# Watch Pen Parts



## Stephen (Sep 14, 2010)

I wish to try this but without casting as it is out of my reach or ability. May sound crazy but was thinking of painting the tubes and gluing the parts on the blank with CA and building with more CA layers. Will this work? Alternatively, embed the parts on Polymer Clay base, bake and finish. All comments will be apprecaited.
Thanks


----------



## workinforwood (Sep 14, 2010)

whenever I try and cover thick things with CA, or deep grooves, i always end up with some bubbles and sometimes little white dots in the cured CA.  I have to believe that even though you are in Singapore, if you can get your hands on CA glue, then you can get your hands on some sort of casting resin.  All you need is a mold and a couple stoppers.  You can make a wood mold if you are just going to cast one or two things, then cut the mold away when done.  Push the stoppers into the tubes, use a couple little sticks to hold the tubes up off the bottom a little bit, pour then wait for it to cure.  If you have a tool in the shop that offers some vibration, like a band saw perhaps, then tape the mold on that tools table top and turn on the tool for 30 min or so to help shake up any bubbles.  You do not need a pressure pot.
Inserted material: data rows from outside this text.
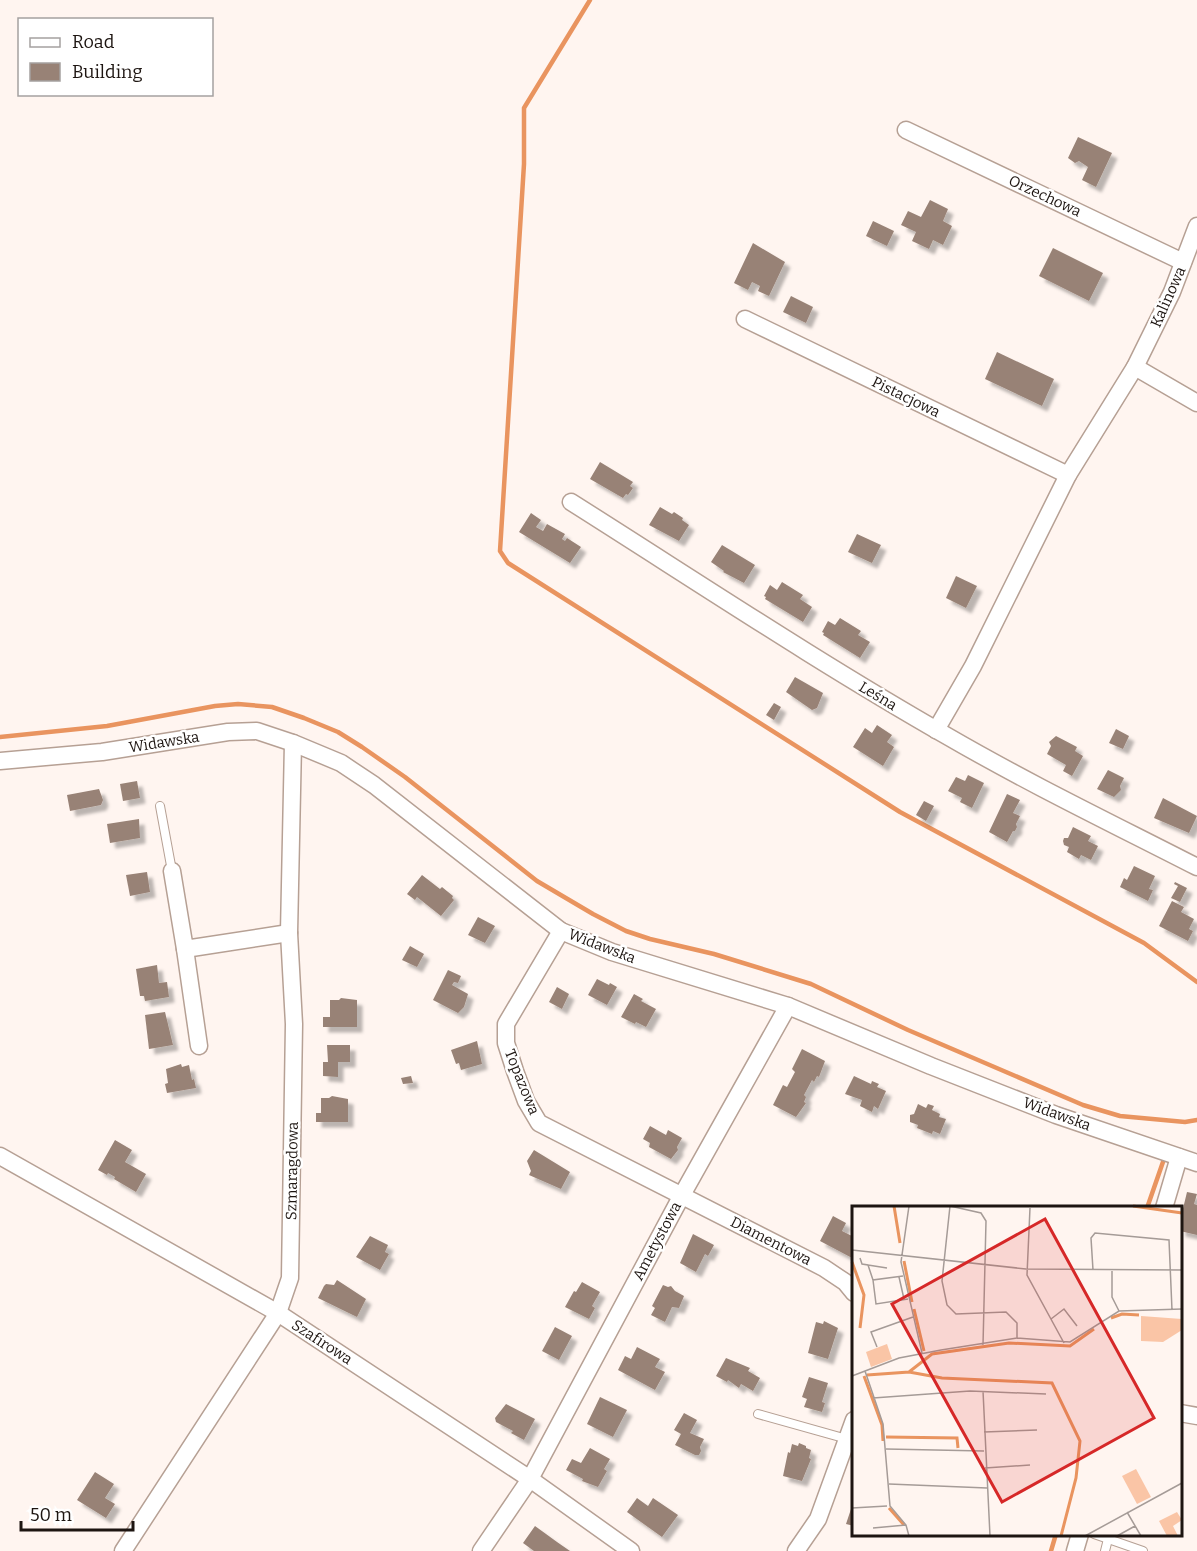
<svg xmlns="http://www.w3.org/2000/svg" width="1197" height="1551" font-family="Bitter,serif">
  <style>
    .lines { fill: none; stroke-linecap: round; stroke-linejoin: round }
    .stream { stroke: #e9945f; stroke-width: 4.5 }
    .building { fill: #988276; filter: url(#shadow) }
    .lane-casing { stroke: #b6a094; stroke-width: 10 }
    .street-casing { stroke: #b6a094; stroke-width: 19 }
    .lane { stroke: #fff; stroke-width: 8 }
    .street { stroke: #fff; stroke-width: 16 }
    .labels { text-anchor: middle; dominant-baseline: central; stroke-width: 5; stroke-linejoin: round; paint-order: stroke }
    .street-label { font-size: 15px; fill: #1d1511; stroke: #fff }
    .inset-river { fill: none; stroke: #e9945f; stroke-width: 3 }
    .inset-road { fill: none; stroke: #a59b97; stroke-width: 1.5 }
    .view { fill: #d62828; fill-opacity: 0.15; stroke: #d62828; stroke-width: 3 }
    .inset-edge { fill: none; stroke: #1d1511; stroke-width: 3 }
  </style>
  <defs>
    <filter id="shadow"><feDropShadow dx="5.5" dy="5.5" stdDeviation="1.5" flood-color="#0004"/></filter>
  </defs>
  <rect width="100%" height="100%" fill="#fff5f0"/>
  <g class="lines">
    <!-- stream -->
    <g class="stream">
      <polyline points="590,0 524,108 524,164 500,551 508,563 900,812 1144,943 1197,982"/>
      <polyline points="0,737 107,726 215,706 238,704 272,707 304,718 338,732 362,747 405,777 537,881 593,914 626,931 650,939 714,954 811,984 908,1030 1083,1105 1120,1116 1185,1122 1197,1120"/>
      <polyline points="1147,1208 1164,1159"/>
      <polyline points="1051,1551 1056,1534"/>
    </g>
  </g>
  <!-- building -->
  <g class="building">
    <polygon points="1078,137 1112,153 1096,187 1082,180 1088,167 1079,161 1075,163 1068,158"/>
    <polygon points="930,200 948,209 943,221 952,226 943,245 933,240 929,249 912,241 916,232 901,225 908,211 921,217"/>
    <polygon points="873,221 894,231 887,246 866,236"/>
    <polygon points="753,243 785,262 769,296 758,291 760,286 752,282 748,290 734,283"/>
    <polygon points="1053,248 1103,273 1089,301 1039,276"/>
    <polygon points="791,296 813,307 806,323 783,312"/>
    <polygon points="997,352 1054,379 1042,406 985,379"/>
    <polygon points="600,462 633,482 630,486 633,488 628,495 626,494 623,498 590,479"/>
    <polygon points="660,507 672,514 674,512 683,518 682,520 689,525 679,541 649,525"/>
    <polygon points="531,513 541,520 536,527 543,531 547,524 565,534 562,539 565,541 567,538 581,547 570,563 519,532"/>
    <polygon points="857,534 881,545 872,563 848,552"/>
    <polygon points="722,545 755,565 744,583 723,572 724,571 711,562"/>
    <polygon points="956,576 977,586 966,608 946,598"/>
    <polygon points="782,582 803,595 800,599 812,607 803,622 765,599 766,597 764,596 770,585 777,590"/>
    <polygon points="840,618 861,631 858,635 870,642 860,658 823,635 824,633 822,632 828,621 835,625"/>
    <polygon points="795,677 823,693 817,708 812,710 786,692"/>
    <polygon points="774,703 781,707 774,720 766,715"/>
    <polygon points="877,725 892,735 887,742 894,747 883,766 853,747 865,728 872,733"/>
    <polygon points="1116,729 1129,736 1123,749 1109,743"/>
    <polygon points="1056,736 1077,747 1075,751 1083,756 1072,776 1063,771 1066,765 1047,754 1051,746 1049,742"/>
    <polygon points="1108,770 1124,778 1120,786 1121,790 1114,797 1097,789"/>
    <polygon points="968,775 984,783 972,808 960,802 962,798 948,791 956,777 965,781"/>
    <polygon points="137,781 140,798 123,801 120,784"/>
    <polygon points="99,789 103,800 101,805 70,811 67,795"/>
    <polygon points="1007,794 1020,800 1013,813 1020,816 1016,824 1017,827 1015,831 1013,831 1007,842 989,832"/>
    <polygon points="1163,798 1197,816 1189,833 1154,818"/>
    <polygon points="924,801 934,806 926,821 916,815"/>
    <polygon points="139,819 140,838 110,843 107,824"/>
    <polygon points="1073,827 1091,836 1088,841 1098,846 1091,860 1081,855 1079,859 1067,852 1069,847 1064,845 1063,841 1064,838 1068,838"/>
    <polygon points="1134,866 1155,876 1149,889 1153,890 1148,901 1120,887 1124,878 1127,880"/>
    <polygon points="147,872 150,892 130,896 126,875"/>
    <polygon points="422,875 440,889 442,887 453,896 452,898 454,900 441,916 417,897 415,900 407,894"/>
    <polygon points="1175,882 1187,888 1180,902 1171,898 1178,886 1174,884"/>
    <polygon points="1172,901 1184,907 1181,912 1194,919 1189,929 1193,931 1188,941 1159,926"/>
    <polygon points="478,917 495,926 485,943 468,935"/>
    <polygon points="410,946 424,954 417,967 402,960"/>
    <polygon points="157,965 159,983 167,982 169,997 145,1001 144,996 140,996 136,969"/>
    <polygon points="448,970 461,976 458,983 454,982 452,985 468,994 464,1007 458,1013 433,1000"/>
    <polygon points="597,979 609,985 610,983 617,987 607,1005 588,995"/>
    <polygon points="557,987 569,994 562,1009 549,1002"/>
    <polygon points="634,994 643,999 641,1001 656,1009 646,1027 636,1022 635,1024 621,1017"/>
    <polygon points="341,998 357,1000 357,1027 323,1027 323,1017 330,1017 330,1000 339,1000"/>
    <polygon points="165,1012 173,1045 149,1049 145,1015"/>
    <polygon points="477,1041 482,1064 461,1070 459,1063 456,1064 451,1050"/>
    <polygon points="327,1045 350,1045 350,1062 338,1062 338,1077 323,1076 323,1062 328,1062"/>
    <polygon points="802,1049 825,1061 819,1077 817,1076 814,1082 812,1080 804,1095 806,1097 804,1102 806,1103 796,1117 773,1105 783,1085 787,1087 795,1072 792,1069"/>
    <polygon points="181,1064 182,1067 189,1065 192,1080 194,1079 196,1088 167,1093 165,1084 168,1083 166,1069"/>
    <polygon points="411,1076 413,1083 403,1084 401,1078"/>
    <polygon points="854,1076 871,1084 872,1081 879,1084 877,1087 886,1091 878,1109 874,1106 872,1112 860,1106 862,1100 845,1094"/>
    <polygon points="332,1096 348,1099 348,1122 316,1122 316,1113 321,1113 321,1098 329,1098"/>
    <polygon points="918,1104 926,1108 928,1104 934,1106 932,1110 940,1114 939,1117 946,1119 940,1134 933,1131 932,1134 917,1128 918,1125 910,1122 910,1115 914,1114"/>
    <polygon points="650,1126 666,1135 668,1130 682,1138 677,1147 678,1150 671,1159 649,1147 650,1143 643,1139"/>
    <polygon points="115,1140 132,1150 125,1162 146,1174 136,1192 114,1179 115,1177 108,1173 107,1175 98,1170"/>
    <polygon points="534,1150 570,1172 561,1189 529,1175 531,1171 527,1161"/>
    <polygon points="1187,1192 1197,1194 1194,1204 1197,1205 1197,1235 1180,1231 1180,1221"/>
    <polygon points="833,1216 846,1223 842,1231 854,1237 854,1259 820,1241"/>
    <polygon points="693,1234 714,1245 708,1256 705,1254 696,1272 680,1263"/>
    <polygon points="370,1236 388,1245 385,1252 389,1254 380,1270 356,1257"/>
    <polygon points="337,1280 366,1299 357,1317 318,1298 324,1286 326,1284 334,1285"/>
    <polygon points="582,1282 600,1292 592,1306 595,1308 589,1319 565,1307 574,1291 576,1292"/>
    <polygon points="663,1285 668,1287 671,1286 675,1291 684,1296 679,1308 672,1307 665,1322 651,1315 655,1308 652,1306"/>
    <polygon points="824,1321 838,1328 828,1359 808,1353 816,1322 823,1324"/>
    <polygon points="555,1327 572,1336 559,1360 542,1351"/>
    <polygon points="637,1347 660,1359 655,1367 665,1372 655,1390 618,1370 625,1356 631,1359"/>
    <polygon points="726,1358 750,1368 748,1371 760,1378 753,1391 741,1384 739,1388 728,1380 727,1382 716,1376"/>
    <polygon points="809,1377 828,1383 822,1402 825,1403 822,1412 804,1407 807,1399 802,1397"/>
    <polygon points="600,1397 627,1410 613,1437 587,1424"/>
    <polygon points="506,1404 535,1419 524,1440 511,1433 513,1431 496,1422 495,1418"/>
    <polygon points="684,1413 697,1420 690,1433 704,1439 700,1447 701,1451 699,1455 695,1455 675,1445 681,1434 674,1430"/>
    <polygon points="799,1443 806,1446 806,1448 811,1450 809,1458 811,1459 802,1481 783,1476 788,1452 790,1453 792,1444 798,1446"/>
    <polygon points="590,1448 610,1459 604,1469 607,1471 598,1487 582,1481 583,1479 566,1470 572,1459 581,1463"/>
    <polygon points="95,1472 114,1484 105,1498 115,1504 106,1518 77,1500"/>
    <polygon points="637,1498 648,1506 653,1498 678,1515 662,1537 627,1512"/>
    <polygon points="851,1509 854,1509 854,1526 846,1524"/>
    <polygon points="535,1526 557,1542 570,1551 534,1551 523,1543"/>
  </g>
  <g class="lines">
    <!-- lane casing -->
    <g class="lane-casing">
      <g id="lane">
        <polyline points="160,806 172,871"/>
        <polyline points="758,1414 847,1439"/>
        <polyline points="1094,1534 1143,1551"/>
        <polyline points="1105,1551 1108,1539"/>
      </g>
    </g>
    <!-- street casing -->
    <g class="street-casing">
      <g id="street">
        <polyline points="906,130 1183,262"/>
        <polyline points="745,319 1068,475"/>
        <polyline points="1135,367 1197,403"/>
        <path d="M 571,502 C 696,581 819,663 947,736 C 1028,783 1113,824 1197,867"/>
        <polyline points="936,730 973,666 1068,475 1135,367 1172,292 1197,226"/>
        <polyline points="0,761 102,752 228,732 257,731 293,743 341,763 374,785 561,931 612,952 788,1006 931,1066 1056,1115 1197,1163"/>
        <polyline points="172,871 185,949 289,933"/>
        <polyline points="561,931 506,1024 506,1043 515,1071 526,1101 539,1123 824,1268 845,1282 854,1293"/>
        <polyline points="185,949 199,1046"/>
        <polyline points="0,1156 278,1313 530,1479 631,1551"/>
        <polyline points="1164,1208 1179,1157"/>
        <polyline points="1180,1413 1197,1416"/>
        <polyline points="123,1551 278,1313 290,1278 294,1024 289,933 293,743"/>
        <polyline points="481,1551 530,1479 682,1195 788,1006"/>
        <polyline points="796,1551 818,1519 854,1420"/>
        <polyline points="1075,1551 1080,1534"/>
      </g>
    </g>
    <!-- lane -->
    <use href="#lane" class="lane"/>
    <!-- street -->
    <use href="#street" class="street"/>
  </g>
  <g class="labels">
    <!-- street labels -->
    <g class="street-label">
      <text transform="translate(1045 196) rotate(25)">Orzechowa</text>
      <text transform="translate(1168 297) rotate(-66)">Kalinowa</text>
      <text transform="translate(906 397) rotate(26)">Pistacjowa</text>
      <text transform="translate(878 696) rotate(31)">Leśna</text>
      <text transform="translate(164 742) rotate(-9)">Widawska</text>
      <text transform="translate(602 946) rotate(21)">Widawska</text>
      <text transform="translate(522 1082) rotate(68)">Topazowa</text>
      <text transform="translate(1057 1114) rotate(20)">Widawska</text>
      <text transform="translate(292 1171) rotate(-89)">Szmaragdowa</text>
      <text transform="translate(657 1241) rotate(-62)">Ametystowa</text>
      <text transform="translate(771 1241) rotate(27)">Diamentowa</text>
      <text transform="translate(322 1342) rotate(33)">Szafirowa</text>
    </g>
  </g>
  <!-- overview -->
  <g transform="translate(852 1206)">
    <rect width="330" height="330" fill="#fff5f0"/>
    <path d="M 35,138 L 40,153 L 19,161 L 14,146 ZM 325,306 L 330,314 L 321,320 L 326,330 L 315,330 L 307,315 Z" fill="#fac5a6"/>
    <path d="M 289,110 L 330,113 L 330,124 L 311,136 L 289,135 Z" fill="#fac5a6"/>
    <path d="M 284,263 L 299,291 L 285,298 L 270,270 Z" fill="#fac5a6"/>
    <path class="inset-river" d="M 42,0 L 48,37M 281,0 L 330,7M 52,55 L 60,96M 0,56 L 12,89 L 8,122M 62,103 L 72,145M 259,112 L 270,108 L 287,109M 57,166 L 90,172 L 200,177 L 228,235 L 224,272 L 209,330M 15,169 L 57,166 L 80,148 L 157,137 L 218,140 L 242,123M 12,170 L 30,219 L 31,235M 34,231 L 105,232 L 106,242M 37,302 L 52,319"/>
    <path class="inset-road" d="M 57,0 L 49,56 L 70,147M 98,0 L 90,75 L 95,99 L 104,108 L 154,106 L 165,117 L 165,132M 98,0 L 129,7 L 134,15 L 131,139M 178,2 L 175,69 L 212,137M 0,44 L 174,63 L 330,64M 8,52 L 10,58 L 16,59 L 21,74M 16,59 L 35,62M 241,64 L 239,32 L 243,27 L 317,34 L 320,104M 260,65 L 260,91 L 267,105M 51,70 L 21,74 L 24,98 L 56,93M 47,71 L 52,93M 199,113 L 212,103 L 225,120M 25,141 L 19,126 L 61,111M 13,165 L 31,218 L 38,300 L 54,319 L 57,330M 0,170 L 47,152 L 89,144 L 165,132 L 218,136 L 267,105 L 330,103M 131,185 L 138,330M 21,192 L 118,185 L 194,188M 132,226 L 185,224M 34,243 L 132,245M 133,262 L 178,259M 37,278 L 135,282M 0,302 L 35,300M 275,306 L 289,330M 21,322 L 54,319M 233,330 L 330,277M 265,330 L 283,320"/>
    <path class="view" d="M 193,13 L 302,212 L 150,296 L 40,98 Z"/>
    <rect width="330" height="330" class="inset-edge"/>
  </g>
  <!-- legend -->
  <rect x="18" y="18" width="195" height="78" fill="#ffffff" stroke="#a5a1a0" stroke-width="1.5"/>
  <rect x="30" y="38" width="30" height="9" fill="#ffffff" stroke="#a5a1a0" stroke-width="1.5"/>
  <text x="72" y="48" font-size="18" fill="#1d1511">Road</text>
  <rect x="30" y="63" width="30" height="18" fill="#988276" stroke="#a5a1a0" stroke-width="1.5"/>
  <text x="72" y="78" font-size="18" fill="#1d1511">Building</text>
  <!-- scale -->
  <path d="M21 1521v9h112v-9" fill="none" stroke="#1d1511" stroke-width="3"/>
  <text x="30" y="1521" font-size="18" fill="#1d1511" stroke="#ffffff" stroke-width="4.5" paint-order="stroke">50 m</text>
</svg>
You can use clear inlace, castin craft PR, or whatever other PR, perhaps silmar 41..all easy stuff to get a hold of and comes in small quantities if need be.


----------



## bruce119 (Sep 15, 2010)

Another method that mite work (though I am going to cast mine) is a 2 part epoxy glue. Be sure to get a brand that is slow to cure and drys clear. Epoxy is what they using when building fishing rods. I would put the tube on a long stick (mandrel) paint and push the epoxy into all the parts then keep it slowly spinning wile it cures. They make or you can fine a rod turning motor that spins a rod at a very slow rpm. Then just build up the coats until you get over the size you need then let it cure for a week and turn it down. That's how they do it on a fishing rod.

Good luck


----------



## Stephen (Sep 17, 2010)

*Thanks*

Thanks Jeff and Bruce,
I have found a source here in Singapore for PR casting resin. I am now waiting for my clock parts that I have ordered  and will go with my band saw table as a vibrator. The two part epoxy sounds a little laborious with an impatient guy like me.
By the way I knocked down an old watch ( not enough parts)  but I can't see how I am going to bend the dial face as it is thick. Any suggestions? don't know how to separate the face from the thick metal base.  
Thanks again


----------



## ESwindell (Sep 17, 2010)

Stephen,
My first thought on bending the face is sand the back of it to thin it out, like they do with the motherboard blanks.  I have never tried either, so take it for what it is worth.
God Bless,
Eric


----------



## jttheclockman (Sep 17, 2010)

Stephen said:


> Thanks Jeff and Bruce,
> I have found a source here in Singapore for PR casting resin. I am now waiting for my clock parts that I have ordered and will go with my band saw table as a vibrator. The two part epoxy sounds a little laborious with an impatient guy like me.
> By the way I knocked down an old watch ( not enough parts) but I can't see how I am going to bend the dial face as it is thick. Any suggestions? don't know how to separate the face from the thick metal base.
> Thanks again


 

Stephen

Somewhere in the many posts about these watch pens there is a couple methods of how to bend the gears to fit around the tubes. There is even a tool suggested. Also someone had a great idea about drilling a hole in a hard wood the size of the tube and then cutting it in half to use as a template. I unfortunately do not have the time to check all those posts again to find this info but you make want to give a look-see. Good luck


----------



## bruce119 (Sep 17, 2010)

You should be looking in the casting forum !!

.


----------



## Russianwolf (Sep 17, 2010)

http://www.penturners.org/forum/showthread.php?t=67339&page=3

how to bend them is in here


----------



## Stephen (Sep 17, 2010)

Thanks everyone. All suggestions appreciated and have been reading all the links and have a  fairly good idea. Still waiting for the clock parts and will have a go. If successful will post a picture.


----------



## Russianwolf (Sep 17, 2010)

Stephen... on a side note, I'll be in Singapore in Early November if you'd like to meet up for lunch or what-not.


----------



## Stephen (Sep 17, 2010)

*Singapore Visit*



Russianwolf said:


> Stephen... on a side note, I'll be in Singapore in Early November if you'd like to meet up for lunch or what-not.


Mike 
Sure. It will be nice to meet you and have lunch/dinner. Am sending you PM for my contact phone number. 
Please let me know your travel plans.
Thanks


----------



## bruce119 (Sep 17, 2010)

Russianwolf said:


> Stephen... on a side note, I'll be in Singapore in Early November if you'd like to meet up for lunch or what-not.


 
Hey Mike wouldn't be able to stow me away in the luggage 

I'm jealous :frown: have a fun safe trip :biggrin:

.


----------



## workinforwood (Sep 18, 2010)

Yea...be sure and have a "Singapore Sling" while your there too! Yummy!


----------